[Saved entries]
--- START ---
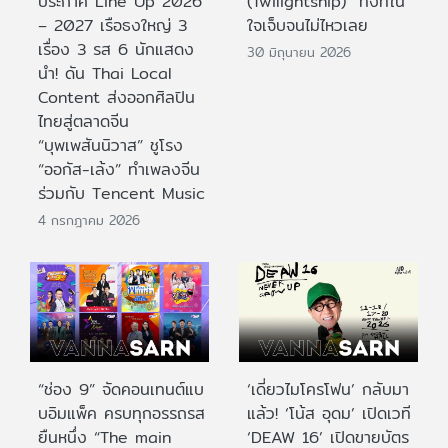
ประกาศ Line Up 2026
(Twilightship)” ทั้งที่ใน
– 2027 เรือธงใหญ่ 3
ใจเจ็บจนไม่ไหวเลย
เรื่อง 3 รส 6 นักแสดง
30 มิถุนายน 2026
นำ! ดัน Thai Local
Content ส่งออกศิลปิน
ไทยสู่ตลาดจีน
“บุพเพสันนิวาส” ชูโรง
“ออกัส-เล้ง” ทำเพลงจีน
ร่วมกับ Tencent Music
4 กรกฎาคม 2026
“ช่อง 9” จัดคอนเทนต์แบ
‘เดี่ยวไมโครโฟน’ กลับมา
บอิมแพ็ค ครบทุกอรรถรส
แล้ว! ‘โน้ส อุดม’ เปิดเวที
ยืนหนึ่ง “The main
‘DEAW 16’ เปิดขายบัตร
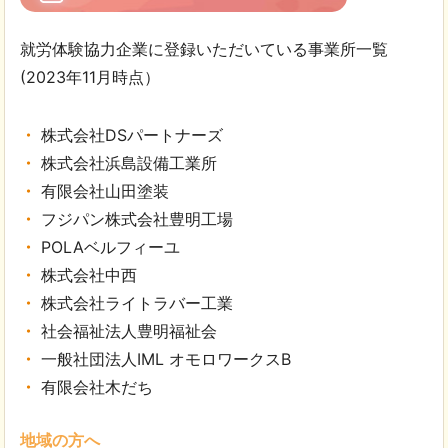
就労体験協力企業に登録いただいている事業所一覧
(2023年11月時点）
株式会社DSパートナーズ
株式会社浜島設備工業所
有限会社山田塗装
フジパン株式会社豊明工場
POLAベルフィーユ
株式会社中西
株式会社ライトラバー工業
社会福祉法人豊明福祉会
一般社団法人IML オモロワークスB
有限会社木だち
地域の方へ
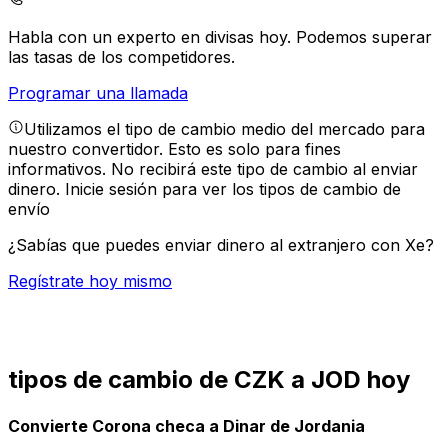
Habla con un experto en divisas hoy.
Podemos superar
las tasas de los competidores.
Programar una llamada
Utilizamos el tipo de cambio medio del mercado para
nuestro convertidor. Esto es solo para fines
informativos. No recibirá este tipo de cambio al enviar
dinero.
Inicie sesión para ver los tipos de cambio de
envío
¿Sabías que puedes enviar dinero al extranjero con Xe?
Regístrate hoy mismo
tipos de cambio de CZK a JOD hoy
Convierte Corona checa a Dinar de Jordania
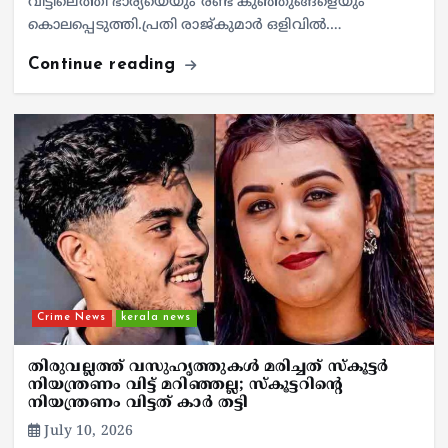
വീട്ടിലെത്തി ഭാര്യയെയും രണ്ട് കുഞ്ഞുങ്ങളെയും
കൊലപ്പെടുത്തി.പ്രതി രാജ്കുമാർ ഒളിവിൽ.…
Continue reading
Crime News
kerala news
തിരുവല്ലത്ത് വസുഹൃത്തുകള്‍ മരിച്ചത് സ്‌കൂട്ടര്‍
നിയന്ത്രണം വിട്ട് മറിഞ്ഞല്ല; സ്‌കൂട്ടറിന്റെ
നിയന്ത്രണം വിട്ടത് കാര്‍ തട്ടി
July 10, 2026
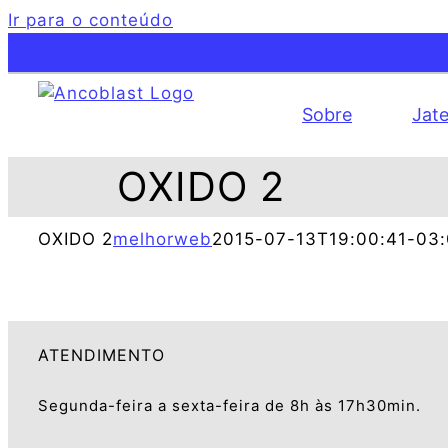
Ir para o conteúdo
Sobre
Jat
OXIDO 2
OXIDO 2
melhorweb
2015-07-13T19:00:41-03
ATENDIMENTO
Segunda-feira a sexta-feira de 8h às 17h30min.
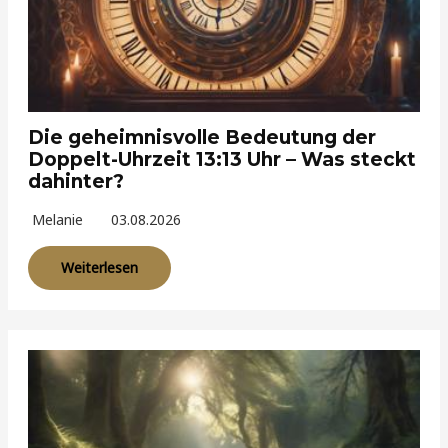
Die geheimnisvolle Bedeutung der
Doppelt-Uhrzeit 13:13 Uhr – Was steckt
dahinter?
Melanie
03.08.2026
Weiterlesen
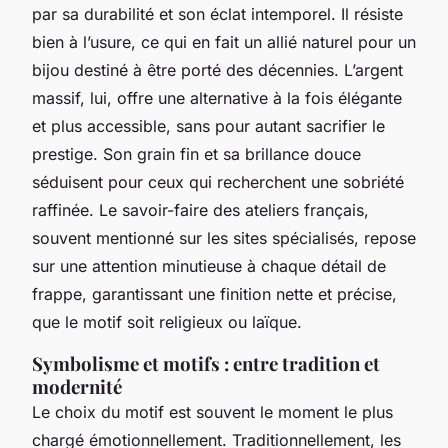
par sa durabilité et son éclat intemporel. Il résiste
bien à l’usure, ce qui en fait un allié naturel pour un
bijou destiné à être porté des décennies. L’argent
massif, lui, offre une alternative à la fois élégante
et plus accessible, sans pour autant sacrifier le
prestige. Son grain fin et sa brillance douce
séduisent pour ceux qui recherchent une sobriété
raffinée. Le savoir-faire des ateliers français,
souvent mentionné sur les sites spécialisés, repose
sur une attention minutieuse à chaque détail de
frappe, garantissant une finition nette et précise,
que le motif soit religieux ou laïque.
Symbolisme et motifs : entre tradition et
modernité
Le choix du motif est souvent le moment le plus
chargé émotionnellement. Traditionnellement, les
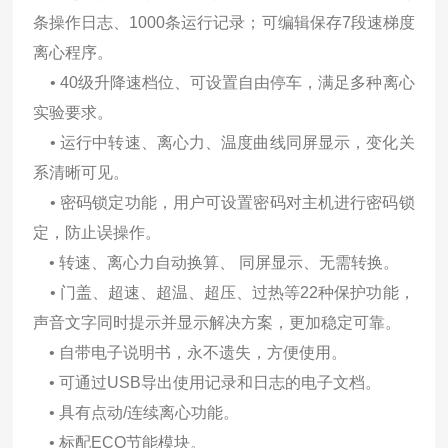
条操作日志、1000条运
行记录；可编辑保存7段速梯度
离心程序。
• 40级升降速档位、可设置自由停车，满足多种离心
实验要求。
• 运行中转速、离心力、温度曲线同屏显示，变化关
系清晰可见。
• 密码锁定功能，用户可设置密码对主机进行密码锁
定，防止误操作。
• 转速、离心力自动换算、 同屏显示、无需转换。
• 门盖、超速、超温、超压、过热等22种保护功能，
声音文字同时提示并
显示解决方案，更加稳定可靠。
• 自带电子说明书，永不遗失，方便使用。
• 可通过USB导出使用记录和日志的电子文档。
• 具有点动/连续离心功能。
• 标配ECO节能模块。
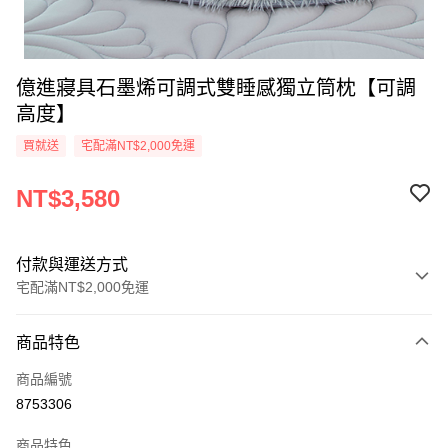
億進寢具石墨烯可調式雙睡感獨立筒枕【可調
高度】
買就送
宅配滿NT$2,000免運
NT$3,580
付款與運送方式
宅配滿NT$2,000免運
付款方式
商品特色
信用卡一次付款
商品編號
信用卡分期付款
8753306
3 期 0 利率 每期
NT$1,193
21家銀行
商品特色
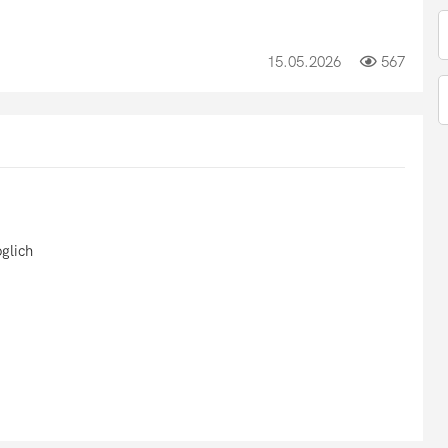
15.05.2026
567
glich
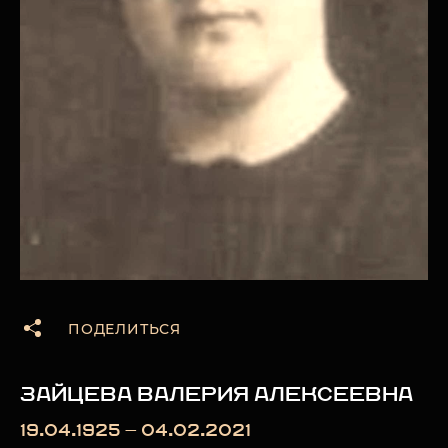
ПОДЕЛИТЬСЯ
ЗАЙЦЕВА ВАЛЕРИЯ АЛЕКСЕЕВНА
19.04.1925 — 04.02.2021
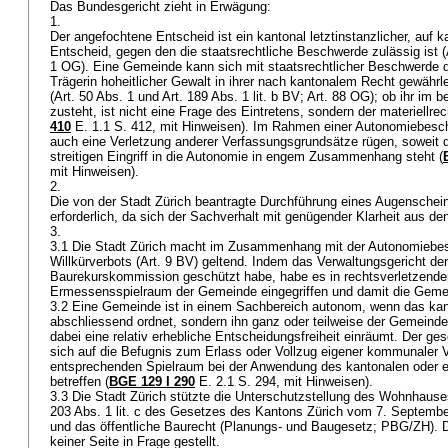
Das Bundesgericht zieht in Erwägung:
1.
Der angefochtene Entscheid ist ein kantonal letztinstanzlicher, auf 
Entscheid, gegen den die staatsrechtliche Beschwerde zulässig ist (
1 OG
). Eine Gemeinde kann sich mit staatsrechtlicher Beschwerde 
Trägerin hoheitlicher Gewalt in ihrer nach kantonalem Recht gewährle
(
Art. 50 Abs. 1 und
Art. 189 Abs. 1 lit. b BV
;
Art. 88 OG
); ob ihr im 
zusteht, ist nicht eine Frage des Eintretens, sondern der materiellrec
410
E. 1.1 S. 412, mit Hinweisen). Im Rahmen einer Autonomiebes
auch eine Verletzung anderer Verfassungsgrundsätze rügen, soweit 
streitigen Eingriff in die Autonomie in engem Zusammenhang steht (
mit Hinweisen).
2.
Die von der Stadt Zürich beantragte Durchführung eines Augenscheins
erforderlich, da sich der Sachverhalt mit genügender Klarheit aus de
3.
3.1 Die Stadt Zürich macht im Zusammenhang mit der Autonomiebes
Willkürverbots (
Art. 9 BV
) geltend. Indem das Verwaltungsgericht de
Baurekurskommission geschützt habe, habe es in rechtsverletzender 
Ermessensspielraum der Gemeinde eingegriffen und damit die Geme
3.2 Eine Gemeinde ist in einem Sachbereich autonom, wenn das kan
abschliessend ordnet, sondern ihn ganz oder teilweise der Gemeinde
dabei eine relativ erhebliche Entscheidungsfreiheit einräumt. Der g
sich auf die Befugnis zum Erlass oder Vollzug eigener kommunaler V
entsprechenden Spielraum bei der Anwendung des kantonalen oder 
betreffen (
BGE 129 I 290
E. 2.1 S. 294, mit Hinweisen).
3.3 Die Stadt Zürich stützte die Unterschutzstellung des Wohnhau
203 Abs. 1 lit. c des Gesetzes des Kantons Zürich vom 7. Septemb
und das öffentliche Baurecht (Planungs- und Baugesetz; PBG/ZH). 
keiner Seite in Frage gestellt.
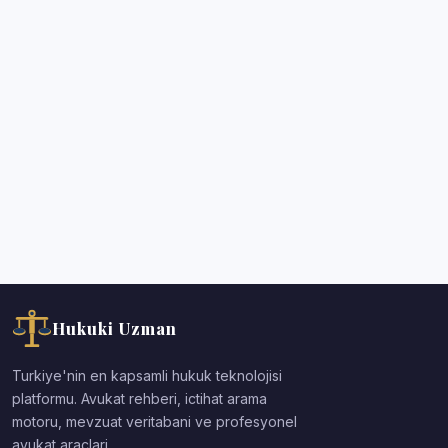
Hukuki Uzman
Turkiye'nin en kapsamli hukuk teknolojisi
platformu. Avukat rehberi, ictihat arama
motoru, mevzuat veritabani ve profesyonel
avukat araclari.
--- END ---
## Task goal
Search the data for "Frage" and list every line in which it occurs.

## Response area
zusteht, ist nicht eine Frage des Eintretens, sondern der materiellrec
keiner Seite in Frage gestellt.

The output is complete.